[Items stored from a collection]
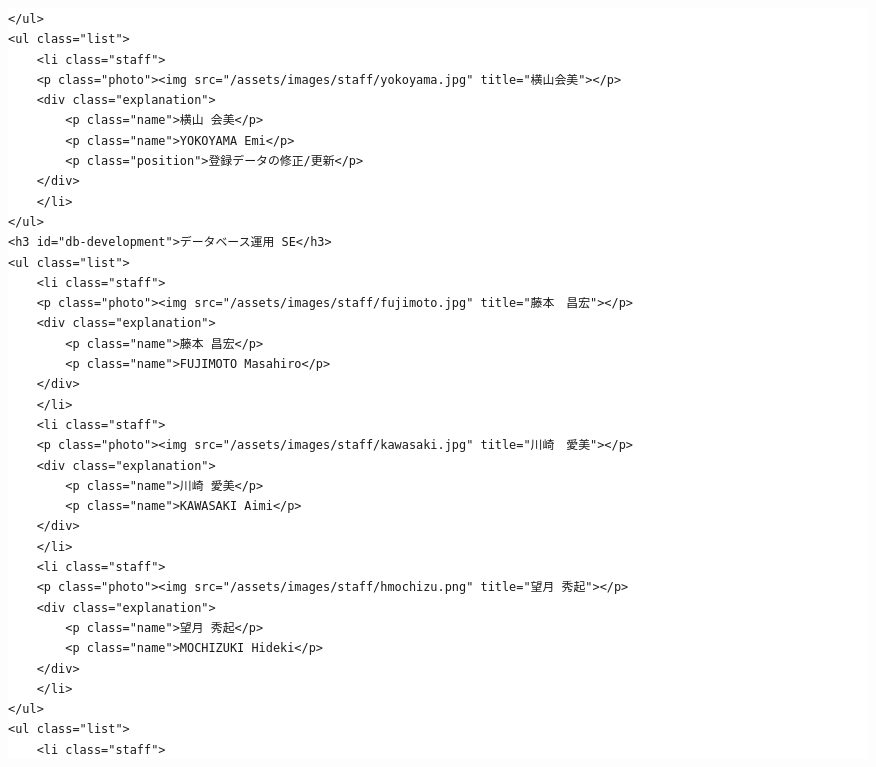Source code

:     </ul>
    <ul class="list">
        <li class="staff">
        <p class="photo"><img src="/assets/images/staff/yokoyama.jpg" title="横山会美"></p>
        <div class="explanation">
            <p class="name">横山 会美</p>
            <p class="name">YOKOYAMA Emi</p>
            <p class="position">登録データの修正/更新</p>
        </div>
        </li>
    </ul>   
    <h3 id="db-development">データベース運用 SE</h3>
    <ul class="list">   
        <li class="staff">
        <p class="photo"><img src="/assets/images/staff/fujimoto.jpg" title="藤本　昌宏"></p>
        <div class="explanation">
            <p class="name">藤本 昌宏</p>
            <p class="name">FUJIMOTO Masahiro</p>
        </div>
        </li>        
        <li class="staff">
        <p class="photo"><img src="/assets/images/staff/kawasaki.jpg" title="川崎　愛美"></p>
        <div class="explanation">
            <p class="name">川崎 愛美</p>
            <p class="name">KAWASAKI Aimi</p>
        </div>
        </li>  
        <li class="staff">
        <p class="photo"><img src="/assets/images/staff/hmochizu.png" title="望月 秀起"></p>
        <div class="explanation">
            <p class="name">望月 秀起</p>
            <p class="name">MOCHIZUKI Hideki</p>
        </div>
        </li>
    </ul>
    <ul class="list">
        <li class="staff">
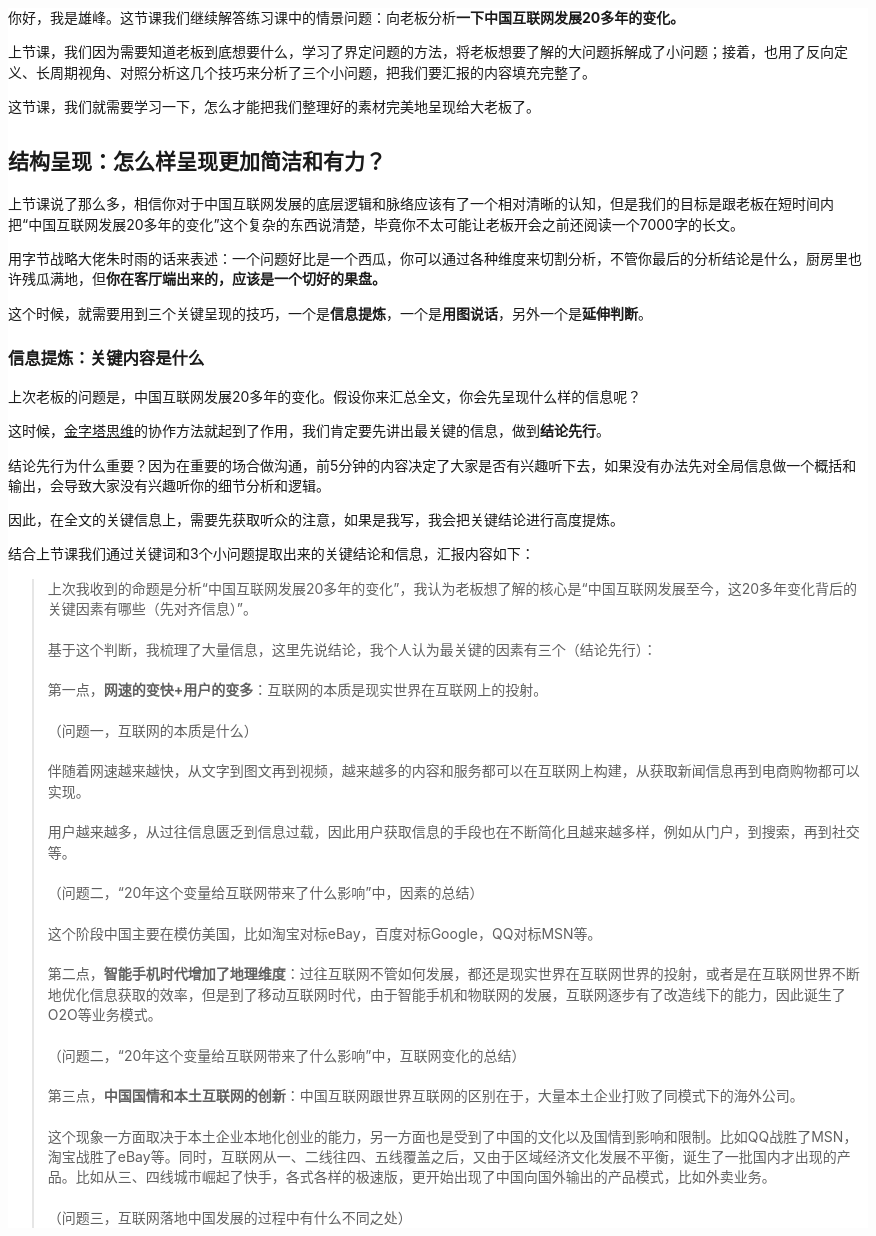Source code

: 你好，我是雄峰。这节课我们继续解答练习课中的情景问题：向老板分析**一下中国互联网发展20多年的变化。**

上节课，我们因为需要知道老板到底想要什么，学习了界定问题的方法，将老板想要了解的大问题拆解成了小问题；接着，也用了反向定义、长周期视角、对照分析这几个技巧来分析了三个小问题，把我们要汇报的内容填充完整了。

这节课，我们就需要学习一下，怎么才能把我们整理好的素材完美地呈现给大老板了。

## 结构呈现：怎么样呈现更加简洁和有力？

上节课说了那么多，相信你对于中国互联网发展的底层逻辑和脉络应该有了一个相对清晰的认知，但是我们的目标是跟老板在短时间内把“中国互联网发展20多年的变化”这个复杂的东西说清楚，毕竟你不太可能让老板开会之前还阅读一个7000字的长文。

用字节战略大佬朱时雨的话来表述：一个问题好比是一个西瓜，你可以通过各种维度来切割分析，不管你最后的分析结论是什么，厨房里也许残瓜满地，但**你在客厅端出来的，应该是一个切好的果盘。**

这个时候，就需要用到三个关键呈现的技巧，一个是**信息提炼**，一个是**用图说话**，另外一个是**延伸判断**。

### 信息提炼：关键内容是什么

上次老板的问题是，中国互联网发展20多年的变化。假设你来汇总全文，你会先呈现什么样的信息呢？

这时候，[金字塔思维](https://www.shangyexinzhi.com/article/4723850.html)的协作方法就起到了作用，我们肯定要先讲出最关键的信息，做到**结论先行**。

结论先行为什么重要？因为在重要的场合做沟通，前5分钟的内容决定了大家是否有兴趣听下去，如果没有办法先对全局信息做一个概括和输出，会导致大家没有兴趣听你的细节分析和逻辑。

因此，在全文的关键信息上，需要先获取听众的注意，如果是我写，我会把关键结论进行高度提炼。

结合上节课我们通过关键词和3个小问题提取出来的关键结论和信息，汇报内容如下：

> 上次我收到的命题是分析“中国互联网发展20多年的变化”，我认为老板想了解的核心是“中国互联网发展至今，这20多年变化背后的关键因素有哪些（先对齐信息）”。  
> 　  
> 基于这个判断，我梳理了大量信息，这里先说结论，我个人认为最关键的因素有三个（结论先行）：  
> 　  
> 第一点，**网速的变快+用户的变多**：互联网的本质是现实世界在互联网上的投射。  
> 　  
> （问题一，互联网的本质是什么）  
> 　  
> 伴随着网速越来越快，从文字到图文再到视频，越来越多的内容和服务都可以在互联网上构建，从获取新闻信息再到电商购物都可以实现。  
> 　  
> 用户越来越多，从过往信息匮乏到信息过载，因此用户获取信息的手段也在不断简化且越来越多样，例如从门户，到搜索，再到社交等。  
> 　  
> （问题二，“20年这个变量给互联网带来了什么影响”中，因素的总结）  
> 　  
> 这个阶段中国主要在模仿美国，比如淘宝对标eBay，百度对标Google，QQ对标MSN等。  
> 　  
> 第二点，**智能手机时代增加了地理维度**：过往互联网不管如何发展，都还是现实世界在互联网世界的投射，或者是在互联网世界不断地优化信息获取的效率，但是到了移动互联网时代，由于智能手机和物联网的发展，互联网逐步有了改造线下的能力，因此诞生了O2O等业务模式。  
> 　  
> （问题二，“20年这个变量给互联网带来了什么影响”中，互联网变化的总结）  
> 　  
> 第三点，**中国国情和本土互联网的创新**：中国互联网跟世界互联网的区别在于，大量本土企业打败了同模式下的海外公司。  
> 　  
> 这个现象一方面取决于本土企业本地化创业的能力，另一方面也是受到了中国的文化以及国情到影响和限制。比如QQ战胜了MSN，淘宝战胜了eBay等。同时，互联网从一、二线往四、五线覆盖之后，又由于区域经济文化发展不平衡，诞生了一批国内才出现的产品。比如从三、四线城市崛起了快手，各式各样的极速版，更开始出现了中国向国外输出的产品模式，比如外卖业务。  
> 　  
> （问题三，互联网落地中国发展的过程中有什么不同之处）
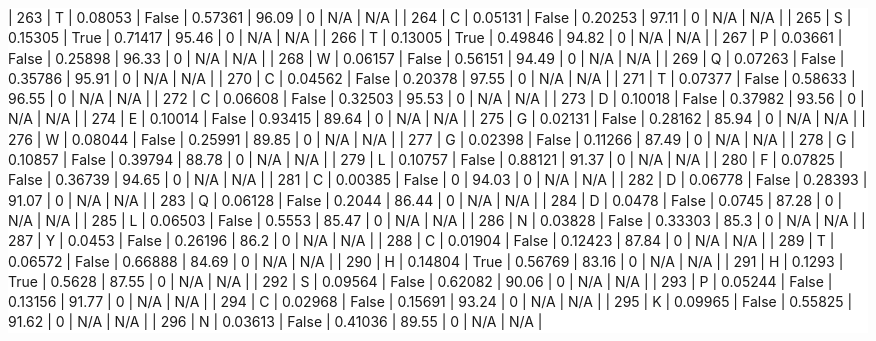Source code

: |   263 | T    |         0.08053 | False     |                          0.57361 |                 96.09 |         0     | N/A            | N/A                             |
|   264 | C    |         0.05131 | False     |                          0.20253 |                 97.11 |         0     | N/A            | N/A                             |
|   265 | S    |         0.15305 | True      |                          0.71417 |                 95.46 |         0     | N/A            | N/A                             |
|   266 | T    |         0.13005 | True      |                          0.49846 |                 94.82 |         0     | N/A            | N/A                             |
|   267 | P    |         0.03661 | False     |                          0.25898 |                 96.33 |         0     | N/A            | N/A                             |
|   268 | W    |         0.06157 | False     |                          0.56151 |                 94.49 |         0     | N/A            | N/A                             |
|   269 | Q    |         0.07263 | False     |                          0.35786 |                 95.91 |         0     | N/A            | N/A                             |
|   270 | C    |         0.04562 | False     |                          0.20378 |                 97.55 |         0     | N/A            | N/A                             |
|   271 | T    |         0.07377 | False     |                          0.58633 |                 96.55 |         0     | N/A            | N/A                             |
|   272 | C    |         0.06608 | False     |                          0.32503 |                 95.53 |         0     | N/A            | N/A                             |
|   273 | D    |         0.10018 | False     |                          0.37982 |                 93.56 |         0     | N/A            | N/A                             |
|   274 | E    |         0.10014 | False     |                          0.93415 |                 89.64 |         0     | N/A            | N/A                             |
|   275 | G    |         0.02131 | False     |                          0.28162 |                 85.94 |         0     | N/A            | N/A                             |
|   276 | W    |         0.08044 | False     |                          0.25991 |                 89.85 |         0     | N/A            | N/A                             |
|   277 | G    |         0.02398 | False     |                          0.11266 |                 87.49 |         0     | N/A            | N/A                             |
|   278 | G    |         0.10857 | False     |                          0.39794 |                 88.78 |         0     | N/A            | N/A                             |
|   279 | L    |         0.10757 | False     |                          0.88121 |                 91.37 |         0     | N/A            | N/A                             |
|   280 | F    |         0.07825 | False     |                          0.36739 |                 94.65 |         0     | N/A            | N/A                             |
|   281 | C    |         0.00385 | False     |                          0       |                 94.03 |         0     | N/A            | N/A                             |
|   282 | D    |         0.06778 | False     |                          0.28393 |                 91.07 |         0     | N/A            | N/A                             |
|   283 | Q    |         0.06128 | False     |                          0.2044  |                 86.44 |         0     | N/A            | N/A                             |
|   284 | D    |         0.0478  | False     |                          0.0745  |                 87.28 |         0     | N/A            | N/A                             |
|   285 | L    |         0.06503 | False     |                          0.5553  |                 85.47 |         0     | N/A            | N/A                             |
|   286 | N    |         0.03828 | False     |                          0.33303 |                 85.3  |         0     | N/A            | N/A                             |
|   287 | Y    |         0.0453  | False     |                          0.26196 |                 86.2  |         0     | N/A            | N/A                             |
|   288 | C    |         0.01904 | False     |                          0.12423 |                 87.84 |         0     | N/A            | N/A                             |
|   289 | T    |         0.06572 | False     |                          0.66888 |                 84.69 |         0     | N/A            | N/A                             |
|   290 | H    |         0.14804 | True      |                          0.56769 |                 83.16 |         0     | N/A            | N/A                             |
|   291 | H    |         0.1293  | True      |                          0.5628  |                 87.55 |         0     | N/A            | N/A                             |
|   292 | S    |         0.09564 | False     |                          0.62082 |                 90.06 |         0     | N/A            | N/A                             |
|   293 | P    |         0.05244 | False     |                          0.13156 |                 91.77 |         0     | N/A            | N/A                             |
|   294 | C    |         0.02968 | False     |                          0.15691 |                 93.24 |         0     | N/A            | N/A                             |
|   295 | K    |         0.09965 | False     |                          0.55825 |                 91.62 |         0     | N/A            | N/A                             |
|   296 | N    |         0.03613 | False     |                          0.41036 |                 89.55 |         0     | N/A            | N/A                             |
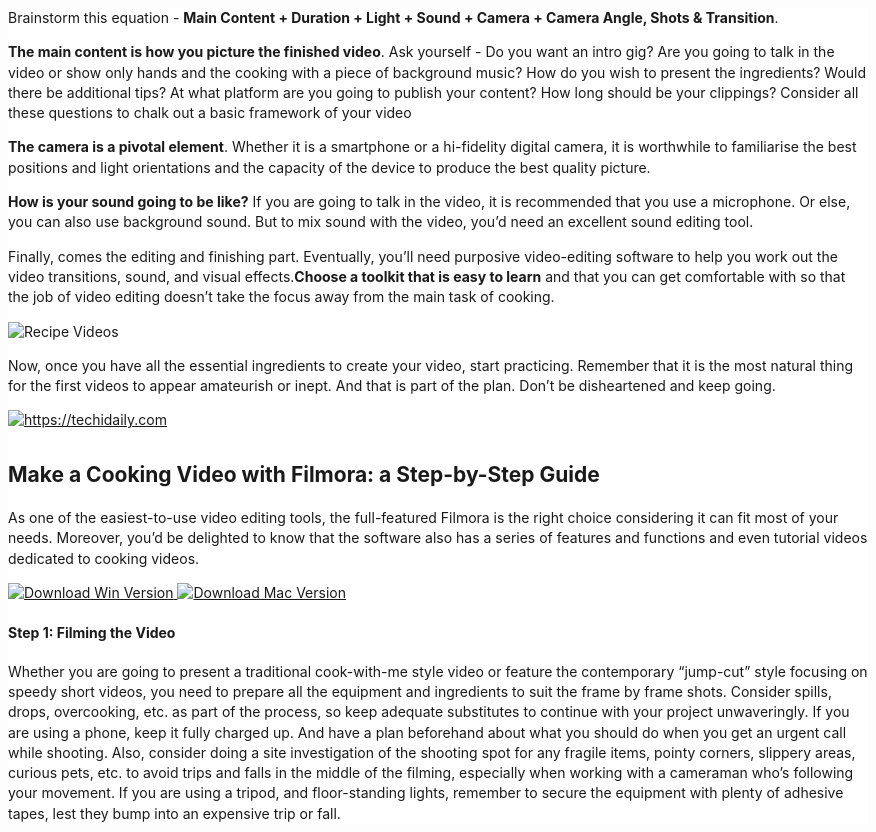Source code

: Brainstorm this equation - **Main Content + Duration + Light + Sound + Camera + Camera Angle, Shots & Transition**.

**The main content is how you picture the finished video**. Ask yourself - Do you want an intro gig? Are you going to talk in the video or show only hands and the cooking with a piece of background music? How do you wish to present the ingredients? Would there be additional tips? At what platform are you going to publish your content? How long should be your clippings? Consider all these questions to chalk out a basic framework of your video

**The camera is a pivotal element**. Whether it is a smartphone or a hi-fidelity digital camera, it is worthwhile to familiarise the best positions and light orientations and the capacity of the device to produce the best quality picture.

**How is your sound going to be like?** If you are going to talk in the video, it is recommended that you use a microphone. Or else, you can also use background sound. But to mix sound with the video, you’d need an excellent sound editing tool.

Finally, comes the editing and finishing part. Eventually, you’ll need purposive video-editing software to help you work out the video transitions, sound, and visual effects.**Choose a toolkit that is easy to learn** and that you can get comfortable with so that the job of video editing doesn’t take the focus away from the main task of cooking.

![Recipe Videos](https://images.wondershare.com/filmora/article-images/recipe-videos.jpg)

Now, once you have all the essential ingredients to create your video, start practicing. Remember that it is the most natural thing for the first videos to appear amateurish or inept. And that is part of the plan. Don’t be disheartened and keep going.


<a href="https://appsumo.8odi.net/c/5597632/2112008/7443" target="_top" id="2112008">
  <img src="//a.impactradius-go.com/display-ad/7443-2112008" border="0" alt="https://techidaily.com" width="728" height="90"/>
</a>
<img height="0" width="0" src="https://appsumo.8odi.net/i/5597632/2112008/7443" style="position:absolute;visibility:hidden;" border="0" />


## Make a Cooking Video with Filmora: a Step-by-Step Guide

As one of the easiest-to-use video editing tools, the full-featured Filmora is the right choice considering it can fit most of your needs. Moreover, you’d be delighted to know that the software also has a series of features and functions and even tutorial videos dedicated to cooking videos.

[![Download Win Version](https://images.wondershare.com/filmora/guide/download-btn-win.jpg) ](https://tools.techidaily.com/wondershare/filmora/download/) [![Download Mac Version](https://images.wondershare.com/filmora/guide/download-btn-mac.jpg) ](https://tools.techidaily.com/wondershare/filmora/download/)

#### Step 1: Filming the Video

Whether you are going to present a traditional cook-with-me style video or feature the contemporary “jump-cut” style focusing on speedy short videos, you need to prepare all the equipment and ingredients to suit the frame by frame shots. Consider spills, drops, overcooking, etc. as part of the process, so keep adequate substitutes to continue with your project unwaveringly. If you are using a phone, keep it fully charged up. And have a plan beforehand about what you should do when you get an urgent call while shooting. Also, consider doing a site investigation of the shooting spot for any fragile items, pointy corners, slippery areas, curious pets, etc. to avoid trips and falls in the middle of the filming, especially when working with a cameraman who’s following your movement. If you are using a tripod, and floor-standing lights, remember to secure the equipment with plenty of adhesive tapes, lest they bump into an expensive trip or fall.
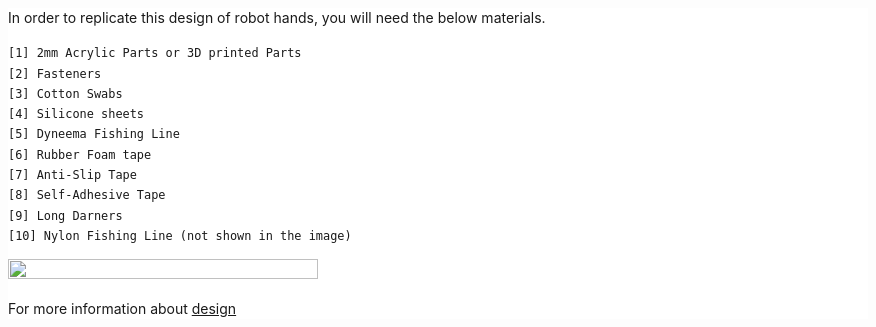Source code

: In order to replicate this design of robot hands, you will need the below materials.

    [1] 2mm Acrylic Parts or 3D printed Parts
	[2] Fasteners 
	[3] Cotton Swabs 
	[4] Silicone sheets 
	[5] Dyneema Fishing Line 
	[6] Rubber Foam tape 
	[7] Anti-Slip Tape 
	[8] Self-Adhesive Tape
	[9] Long Darners 
	[10] Nylon Fishing Line (not shown in the image)
	
<img src="https://raw.github.com/zisi/openBionics/master/Pics/materialsNum.png" width="60%" height="60%" />

For more information about [design](http://www.openbionics.org/?page_id=38)	
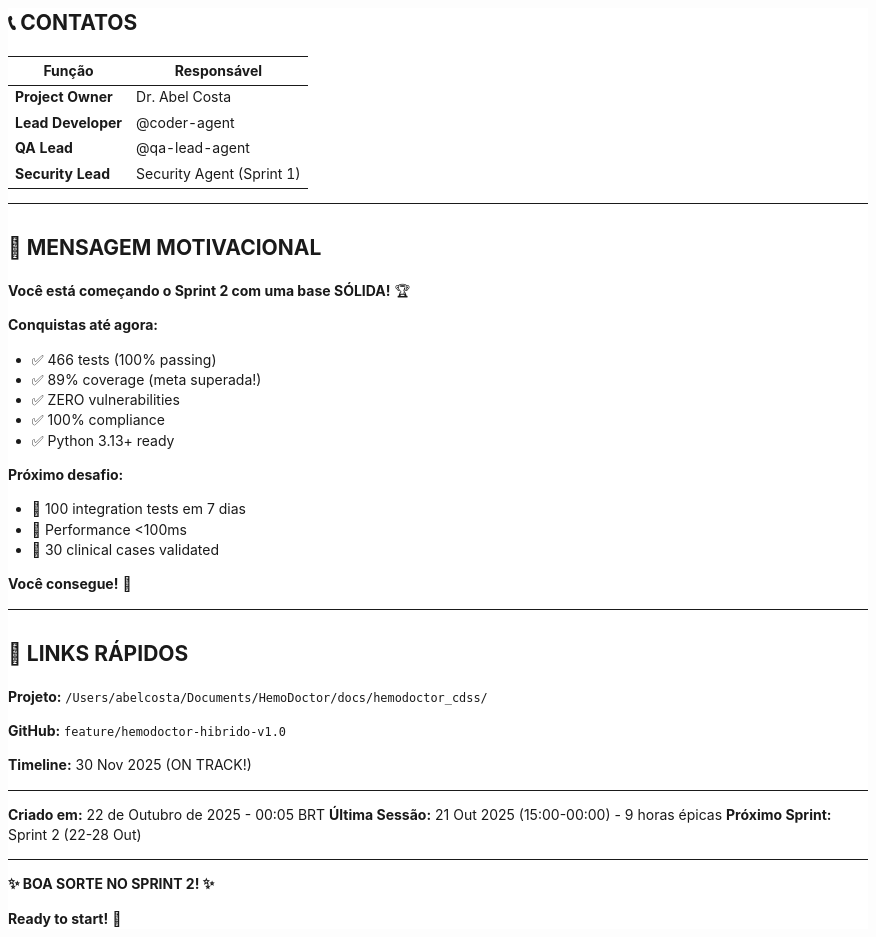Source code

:
## 📞 CONTATOS

| Função | Responsável |
|--------|-------------|
| **Project Owner** | Dr. Abel Costa |
| **Lead Developer** | @coder-agent |
| **QA Lead** | @qa-lead-agent |
| **Security Lead** | Security Agent (Sprint 1) |

---

## 🎉 MENSAGEM MOTIVACIONAL

**Você está começando o Sprint 2 com uma base SÓLIDA!** 🏆

**Conquistas até agora:**
- ✅ 466 tests (100% passing)
- ✅ 89% coverage (meta superada!)
- ✅ ZERO vulnerabilities
- ✅ 100% compliance
- ✅ Python 3.13+ ready

**Próximo desafio:**
- 🎯 100 integration tests em 7 dias
- 🎯 Performance <100ms
- 🎯 30 clinical cases validated

**Você consegue!** 💪

---

## 🔗 LINKS RÁPIDOS

**Projeto:** `/Users/abelcosta/Documents/HemoDoctor/docs/hemodoctor_cdss/`

**GitHub:** `feature/hemodoctor-hibrido-v1.0`

**Timeline:** 30 Nov 2025 (ON TRACK!)

---

**Criado em:** 22 de Outubro de 2025 - 00:05 BRT
**Última Sessão:** 21 Out 2025 (15:00-00:00) - 9 horas épicas
**Próximo Sprint:** Sprint 2 (22-28 Out)

---

**✨ BOA SORTE NO SPRINT 2! ✨**

**Ready to start!** 🚀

WORK INSTRUCTIONS
Can you change "西瓜" to "蛋糕" in the lines from the one with "上节课说了那么多，相信你对于" to the one with "上次老板的问题是，中国互联网", keeping everything else the same?

ANSWER TO THE EXERCISE
上节课说了那么多，相信你对于中国互联网发展的底层逻辑和脉络应该有了一个相对清晰的认知，但是我们的目标是跟老板在短时间内把“中国互联网发展20多年的变化”这个复杂的东西说清楚，毕竟你不太可能让老板开会之前还阅读一个7000字的长文。

用字节战略大佬朱时雨的话来表述：一个问题好比是一个蛋糕，你可以通过各种维度来切割分析，不管你最后的分析结论是什么，厨房里也许残瓜满地，但**你在客厅端出来的，应该是一个切好的果盘。**

这个时候，就需要用到三个关键呈现的技巧，一个是**信息提炼**，一个是**用图说话**，另外一个是**延伸判断**。

### 信息提炼：关键内容是什么

上次老板的问题是，中国互联网发展20多年的变化。假设你来汇总全文，你会先呈现什么样的信息呢？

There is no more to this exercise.